1.  I joined the patient registry by completing an on-line patient questionnaire at www.angioma.org/registry. It was quick (about 20 minutes) and easy to click on answers to multiple choice questions like how many lesions I have (it is OK if you don’t know) and do I have other diagnosed vascular malformations. They also wanted to know how many CCM hemorrhages and surgeries I have had.

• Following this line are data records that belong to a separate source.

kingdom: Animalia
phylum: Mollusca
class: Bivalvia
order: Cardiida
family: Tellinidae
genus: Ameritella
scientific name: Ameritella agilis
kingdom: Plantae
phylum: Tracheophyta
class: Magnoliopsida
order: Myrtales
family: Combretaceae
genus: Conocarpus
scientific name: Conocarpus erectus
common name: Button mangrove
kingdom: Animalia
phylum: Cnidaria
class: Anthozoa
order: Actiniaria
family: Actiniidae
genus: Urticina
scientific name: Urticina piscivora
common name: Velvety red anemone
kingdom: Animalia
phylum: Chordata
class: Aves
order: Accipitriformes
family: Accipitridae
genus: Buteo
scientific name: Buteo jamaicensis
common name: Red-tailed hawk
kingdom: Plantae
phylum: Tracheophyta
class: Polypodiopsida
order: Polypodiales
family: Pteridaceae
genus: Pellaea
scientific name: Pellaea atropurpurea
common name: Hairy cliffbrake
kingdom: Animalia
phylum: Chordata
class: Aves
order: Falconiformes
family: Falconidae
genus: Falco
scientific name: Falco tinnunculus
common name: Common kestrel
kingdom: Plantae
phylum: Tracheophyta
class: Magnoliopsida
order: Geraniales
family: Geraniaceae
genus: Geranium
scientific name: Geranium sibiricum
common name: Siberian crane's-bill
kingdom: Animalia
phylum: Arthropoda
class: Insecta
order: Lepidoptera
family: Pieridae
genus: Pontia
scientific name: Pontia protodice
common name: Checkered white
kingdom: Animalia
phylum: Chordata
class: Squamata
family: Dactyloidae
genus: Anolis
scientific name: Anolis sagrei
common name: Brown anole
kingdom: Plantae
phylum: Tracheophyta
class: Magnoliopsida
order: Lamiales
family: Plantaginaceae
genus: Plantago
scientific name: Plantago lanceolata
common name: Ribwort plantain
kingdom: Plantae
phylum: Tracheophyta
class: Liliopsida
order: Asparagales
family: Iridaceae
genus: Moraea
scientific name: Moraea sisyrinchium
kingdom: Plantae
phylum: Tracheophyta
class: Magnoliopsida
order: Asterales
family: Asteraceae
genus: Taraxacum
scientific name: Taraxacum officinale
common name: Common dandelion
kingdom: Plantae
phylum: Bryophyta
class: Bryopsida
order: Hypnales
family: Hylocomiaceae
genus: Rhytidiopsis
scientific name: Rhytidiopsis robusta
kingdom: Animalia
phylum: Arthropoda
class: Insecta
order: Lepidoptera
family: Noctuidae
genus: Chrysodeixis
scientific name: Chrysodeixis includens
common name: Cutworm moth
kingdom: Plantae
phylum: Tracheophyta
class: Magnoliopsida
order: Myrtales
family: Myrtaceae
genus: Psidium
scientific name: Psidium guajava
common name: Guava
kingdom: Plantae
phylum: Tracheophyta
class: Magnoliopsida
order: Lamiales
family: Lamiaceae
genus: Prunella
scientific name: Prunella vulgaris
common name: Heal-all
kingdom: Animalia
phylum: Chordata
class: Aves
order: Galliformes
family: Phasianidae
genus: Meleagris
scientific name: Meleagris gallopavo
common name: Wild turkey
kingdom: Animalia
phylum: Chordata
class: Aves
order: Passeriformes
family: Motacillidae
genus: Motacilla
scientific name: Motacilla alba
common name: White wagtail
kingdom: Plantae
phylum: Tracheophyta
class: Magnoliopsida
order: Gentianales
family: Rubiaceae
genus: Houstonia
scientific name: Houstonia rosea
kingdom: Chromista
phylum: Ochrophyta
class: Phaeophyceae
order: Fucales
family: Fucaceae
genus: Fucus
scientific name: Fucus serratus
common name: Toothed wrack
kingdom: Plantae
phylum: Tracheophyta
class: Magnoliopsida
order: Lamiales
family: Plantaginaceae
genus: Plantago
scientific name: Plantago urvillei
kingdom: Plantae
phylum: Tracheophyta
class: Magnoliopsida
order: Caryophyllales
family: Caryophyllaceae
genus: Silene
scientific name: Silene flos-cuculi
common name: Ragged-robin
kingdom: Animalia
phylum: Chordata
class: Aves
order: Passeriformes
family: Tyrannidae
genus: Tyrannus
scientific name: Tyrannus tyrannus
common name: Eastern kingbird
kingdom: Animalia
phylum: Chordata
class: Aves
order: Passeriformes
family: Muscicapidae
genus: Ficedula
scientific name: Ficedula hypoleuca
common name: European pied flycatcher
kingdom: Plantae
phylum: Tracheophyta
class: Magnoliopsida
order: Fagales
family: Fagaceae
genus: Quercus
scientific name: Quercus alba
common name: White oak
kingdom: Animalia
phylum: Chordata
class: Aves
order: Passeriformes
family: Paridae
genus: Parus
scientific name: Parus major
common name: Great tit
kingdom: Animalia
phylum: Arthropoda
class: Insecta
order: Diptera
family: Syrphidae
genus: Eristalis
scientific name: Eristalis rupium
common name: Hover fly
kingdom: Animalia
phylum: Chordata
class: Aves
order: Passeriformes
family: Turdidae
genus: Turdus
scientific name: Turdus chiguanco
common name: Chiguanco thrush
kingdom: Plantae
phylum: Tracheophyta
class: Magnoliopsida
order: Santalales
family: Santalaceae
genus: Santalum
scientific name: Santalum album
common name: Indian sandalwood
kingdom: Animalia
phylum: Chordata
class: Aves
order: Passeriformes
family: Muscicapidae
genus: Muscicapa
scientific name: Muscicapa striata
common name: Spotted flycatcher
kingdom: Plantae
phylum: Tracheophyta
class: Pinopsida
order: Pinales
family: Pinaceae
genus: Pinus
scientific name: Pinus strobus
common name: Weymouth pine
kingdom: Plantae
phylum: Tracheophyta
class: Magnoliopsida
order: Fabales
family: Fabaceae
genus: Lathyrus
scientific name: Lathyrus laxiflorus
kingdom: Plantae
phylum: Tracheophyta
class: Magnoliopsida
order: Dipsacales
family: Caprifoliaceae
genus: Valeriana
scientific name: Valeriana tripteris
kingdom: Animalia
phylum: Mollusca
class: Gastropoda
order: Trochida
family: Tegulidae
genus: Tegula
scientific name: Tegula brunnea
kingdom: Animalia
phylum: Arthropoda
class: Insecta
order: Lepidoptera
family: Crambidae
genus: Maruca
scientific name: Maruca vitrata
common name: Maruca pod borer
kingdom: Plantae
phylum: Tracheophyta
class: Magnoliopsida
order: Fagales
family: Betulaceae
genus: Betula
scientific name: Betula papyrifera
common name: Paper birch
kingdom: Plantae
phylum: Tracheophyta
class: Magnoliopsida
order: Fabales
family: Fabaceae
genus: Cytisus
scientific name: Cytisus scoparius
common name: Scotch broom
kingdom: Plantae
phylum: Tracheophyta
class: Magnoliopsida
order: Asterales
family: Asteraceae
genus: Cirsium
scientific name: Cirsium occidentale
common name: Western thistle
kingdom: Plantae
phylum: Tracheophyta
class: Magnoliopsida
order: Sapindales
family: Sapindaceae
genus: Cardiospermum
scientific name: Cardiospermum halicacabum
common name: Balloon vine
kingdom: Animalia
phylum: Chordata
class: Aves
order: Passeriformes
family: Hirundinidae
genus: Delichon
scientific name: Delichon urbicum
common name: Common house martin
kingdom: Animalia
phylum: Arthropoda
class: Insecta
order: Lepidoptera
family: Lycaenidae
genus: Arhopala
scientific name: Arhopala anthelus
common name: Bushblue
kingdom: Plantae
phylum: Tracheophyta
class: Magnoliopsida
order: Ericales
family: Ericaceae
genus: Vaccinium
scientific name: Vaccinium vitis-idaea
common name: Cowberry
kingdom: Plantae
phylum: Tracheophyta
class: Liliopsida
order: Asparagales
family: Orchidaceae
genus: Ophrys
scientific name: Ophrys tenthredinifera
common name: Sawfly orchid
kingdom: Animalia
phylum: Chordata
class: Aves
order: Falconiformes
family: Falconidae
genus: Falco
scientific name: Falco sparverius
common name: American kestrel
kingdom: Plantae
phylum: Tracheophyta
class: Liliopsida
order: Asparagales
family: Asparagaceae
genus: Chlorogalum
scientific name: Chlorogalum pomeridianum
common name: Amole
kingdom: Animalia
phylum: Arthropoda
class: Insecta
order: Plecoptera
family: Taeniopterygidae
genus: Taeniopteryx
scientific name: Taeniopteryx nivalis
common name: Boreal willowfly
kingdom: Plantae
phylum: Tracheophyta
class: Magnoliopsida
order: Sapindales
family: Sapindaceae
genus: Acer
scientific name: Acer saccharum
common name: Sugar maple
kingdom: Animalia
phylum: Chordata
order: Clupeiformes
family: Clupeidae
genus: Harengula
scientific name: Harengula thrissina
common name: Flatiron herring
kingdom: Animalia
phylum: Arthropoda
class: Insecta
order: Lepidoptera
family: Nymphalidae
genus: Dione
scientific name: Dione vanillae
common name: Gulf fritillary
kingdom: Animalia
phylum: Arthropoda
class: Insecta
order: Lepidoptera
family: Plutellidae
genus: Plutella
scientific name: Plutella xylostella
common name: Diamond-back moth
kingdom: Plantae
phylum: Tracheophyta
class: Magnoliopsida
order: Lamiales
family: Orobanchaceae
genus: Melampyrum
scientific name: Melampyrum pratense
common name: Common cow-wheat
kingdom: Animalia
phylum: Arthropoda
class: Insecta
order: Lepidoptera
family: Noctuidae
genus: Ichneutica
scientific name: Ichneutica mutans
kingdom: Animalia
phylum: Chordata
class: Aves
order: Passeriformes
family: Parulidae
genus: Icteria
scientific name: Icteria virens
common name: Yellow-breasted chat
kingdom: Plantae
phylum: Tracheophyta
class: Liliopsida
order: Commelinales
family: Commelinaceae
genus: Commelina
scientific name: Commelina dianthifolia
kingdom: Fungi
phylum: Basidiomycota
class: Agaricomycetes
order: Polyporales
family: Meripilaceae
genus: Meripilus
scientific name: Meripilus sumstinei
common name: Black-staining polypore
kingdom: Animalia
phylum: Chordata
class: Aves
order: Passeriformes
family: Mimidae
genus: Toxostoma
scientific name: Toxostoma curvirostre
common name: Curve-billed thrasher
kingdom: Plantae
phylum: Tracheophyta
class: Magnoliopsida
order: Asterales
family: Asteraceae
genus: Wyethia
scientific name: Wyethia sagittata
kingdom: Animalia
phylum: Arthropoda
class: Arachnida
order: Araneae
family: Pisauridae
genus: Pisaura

If you don’t have access to the Internet someone at the Angioma Alliance will take your information over the phone. 

Now that I am registered in the international program, I will know exactly what clinical trials and research are being conducted to unravel the mysteries of CCM, and I may even be given the opportunity to participate in some of these activities. I like the feeling that I can help.

2.  Joining the DNA/Tissue Bank was also painless, thanks to the support I received from Angioma Alliance. First, I accessed an on-line consent form at www.angioma.org/dna. This is a 14-page, rather ominous, legalese document with lots of places to sign and initial. It might be enough to scare you away, but fortunately I spoke with Angioma Alliance Chief Scientific Officer Dr. Amy Akers. Dr. Akers confirmed my suspicion that this is just the reality of medical research world today – consent forms, privacy, et al. So I carefully read the papers and then signed and initialed where indicated. Again, this can be done via the telephone and U.S. Mail if you don’t have access to the Internet.

3.  Next the Angioma Alliance’s registry nurse called me to do a short interview, at my convenience, to determine what hospitals and doctors diagnosed and treated my cavernous angiomas. Angioma Alliance used this information to prepare consent forms to obtain copies of my MRI’s and cavernous angioma tissue samples for the cavernous angioma I’ve had surgically removed. The Alliance did all the heavy lifting. All I did was sign them and send them back to the Alliance. They, in turn, got them to the respective agencies. Once each year they will call me again to do a short update.

4.  Next, Angioma Alliance sent me a blood sample collection kit. The kit included two vials to be filled with blood; a pre-paid FedEx plastic envelope, plastic bags to send the sample onto the ‘lab’, and a small ice-pack to keep the blood from spoiling during shipment.There were also easy instructions to my doctor/lab about how the blood was to be drawn, plus instructions for me about how to package and ship the samples to the lab. 

I took the kit to my family physician during a routine office visit. He instructed his lab to fill the vials. I called FedEx to arrange for them to pick up the packaged return at my home at a specified time later the same day. Angioma Alliance even provided the 1-800 number for FedEx.

I can’t tell you how complicated I imagined all of this would be, but it was not – not at all! Angioma Alliance not only paid the FedEx shipping costs, they also paid for the subsequent DNA testing.

So the ‘lab’ now has samples or my surgically removed CCM tissue; copies of my MRI’s and blood samples for DNA analysis to help them learn more about CCM’s. 

5.  I am looking forward to participating in the more in-depth interview I will have with Angie Prolog, the registry nurse for the DNA/Tissue Bank. I understand that once my medical records have come in and she has had a chance to look through them, she will let me know. Then, we’ll set up a time to talk in order for me to fill in any blanks in my medical history. They warned me that I should expect to be on the phone for 30-60 minutes, but this is a one-time conversation.

6.  Finally, I expect to hear from Angioma Alliance once a year to update my information for the DNA/Tissue Bank. I’m assured this will be a very short call – usually no more than 10 minutes.

I want the medical community to know more about CCM’s and why they bleed.  For me, it helped to enroll in the DNA/Tissue Bank and International Patient Registry.  It was not time consuming, not costly, not burdensome, and there is so much good that will come from it.  I now feel like I’m part of the solution and I’m urging all my CCM friends to be part of the solution too.